Entre la gestion de son label Invada, la production d’un album de hip-hop (Quakers), une tentative de B.O. (Dredd, avec Ben Salisbury, sous le moniker Drokk), une tournée pour son projet krautrock BEAK>, et un quatrième album de Portishead en guise d’arlésienne, on se demande quand dort Geoff Barrow. De fait, le deuxième album du trio BEAK> (Geoff Barrow, Matt Williams, Billy Fuller) a quelque chose de somnambule, la voix étouffée par l’oreiller, le rythme pesant de l’errance nocturne, la répétition obsessionnelle de l’insomnie. Claustrophobique en diable, >> (c’est le titre) redouble les éléments présents sur un premier album (>, bien sûr) : batterie « métronomique » motorik (Can, Neu! dans le rétroviseur), loops de synthétiseurs analogiques (Silver Apples), guitares noise, marmonnements coldwave et ambiances délétères de gialli italiens. Le tout produit avec la passion de l’analogique, et gravées dans le plus large sillon, des graves qui font vibrer l’estomac, des charleys qui vrillent la tête, quoiqu’en dise monsieur Barrow : « Nous utilisons plein d’instruments différents. Je ne suis pas préoccupé par le fait de savoir si c’est vintage ou nouveau, mais de comment ça sonne d’abord. Je préfère le son du vinyle ou de la cassette, mais je peux écouter de tout. Je ne me soucie pas de la qualité des supports du moment que la musique elle-même est de qualité. Par contre, je n’étais pas fan des premiers Pro Tools ».

En qualifiant sa musique de « regressive rock », BEAK> a probablement trouvé le moyen de dévisser de l’époque les grands fantasmes qui la nourrissent : le néo-primitivisme d’une part, retour du refoulé avant-gardiste via une perfusion d’ethnicité refigurée, l’hantologie d’autre part, remontée en surface des spectres qui hantent notre imaginaire musical.
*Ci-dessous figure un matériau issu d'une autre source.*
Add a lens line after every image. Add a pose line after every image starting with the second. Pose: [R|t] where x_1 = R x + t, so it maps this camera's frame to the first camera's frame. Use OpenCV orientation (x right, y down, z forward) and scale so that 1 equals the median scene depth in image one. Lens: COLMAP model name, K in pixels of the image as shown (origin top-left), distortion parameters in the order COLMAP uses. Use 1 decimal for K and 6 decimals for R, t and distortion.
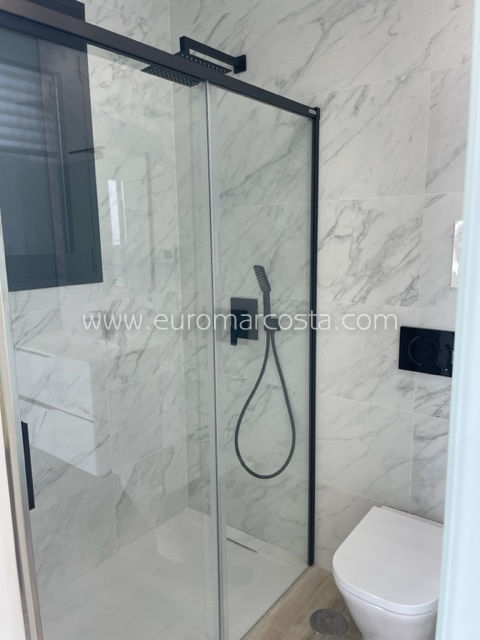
lens RADIAL K [[486.5, 0, 242.0], [0, 486.5, 324.3], [0, 0, 1]] dist [0.080946, -0.111231]
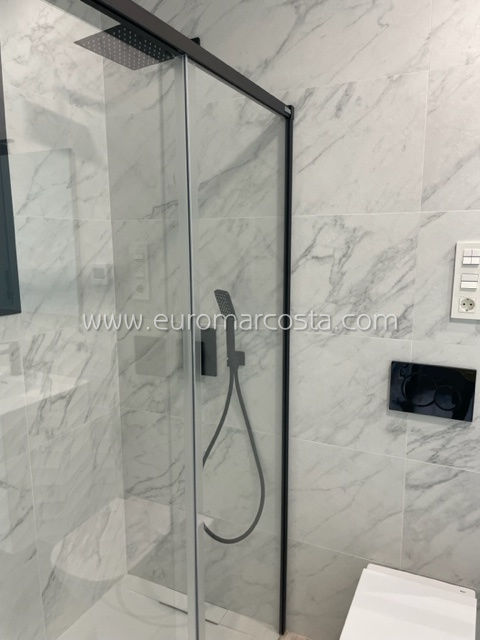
lens RADIAL K [[488.8, 0, 239.2], [0, 488.8, 329.7], [0, 0, 1]] dist [0.076521, -0.109274]
pose [[0.980564, -0.023839, 0.194746, -0.104735], [0.024382, 0.999703, -0.000390, -0.054332], [-0.194679, 0.005130, 0.980854, 0.177996]]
Le rigorisme de BEAK> (délais d’enregistrements courts, prise de son collective et sur le vif, pas d’overdub) balaie tout ça d’un sévère revers de main. Posons une hypothèse : BEAK> n’est kraut et postpunk qu’en apparence. Les choix formels du trio (rigueur rythmique, nudité ornementale, rectitude) prennent l’auditeur au piège de la mémoire alors que la musique, elle, cherche surtout à évoluer dans la solitude la plus pure, ne se fiant ni aux héritages ni au principe de table rase. Surplace monomaniaque des thèmes, nappes dissonantes et maigres, battement martial de la batterie : les moyens déployés vont aussi loin que possible dans ce programme.

Le synthétiseur favori de Barrow est l’Oberheim 2 Voice, dont il use avec grande générosité sur la BO refusée du film Dredd, inspiré par le comic book américain Judge Dredd : « Sous le nom de Drokk, Ben Salisbury et moi avons commence à travailler sur le film Dredd et avons entamé une très belle relation avec le scénariste Alex Garland. Malheureusement, les producteurs désiraient une musique plus « générique ». Comme nous ne faisons pas ce genre de choses, nous avons quitté le projet et ils ont pris la musique de quelqu’un d’autre ». Encore plus minimal, l’album de Drokk plaira aux amateurs de Carpenter et de sons synthétiques vintage. L’ambiance d’apocalypse technologique de Mega City One est très bien rendue par ces plages instrumentales et étouffantes.

Enfin, raison d’être de cet article, BEAK> sera en concert (unique date parisienne) dimanche 25 novembre 2012 au festival BBmix de Bologne-Billancourt. Après Swans, Silver Apples ou Young Marble Giant, les années précédentes, l’exigence artistique est encore au rendez-vous cette année avec, également au programme, Ty Segall, le phénomène garage made in San Francisco, ou encore le retour des Américains cultes de Spain, mais aussi Gaspar Claus & Pedro Soler, Chain & The Gang, The Rebels, Lumerians, et une conférence musicale sur « can et les avants-gardes » par Pascal Bussy, qui recevra un des co-fondateurs de Can, Irmin Schmidt. Geoff Barrow, quand on lui demande s’il ira saluer une de ses plus importantes inspirations musicales, répond : « Quoique je sois un grand fan de Can, je préfère ne pas rencontrer les gens dans des situations commerciales, donc je ne crois pas que j’irai à cette conférence. ». Toujours très sobre, Geoff.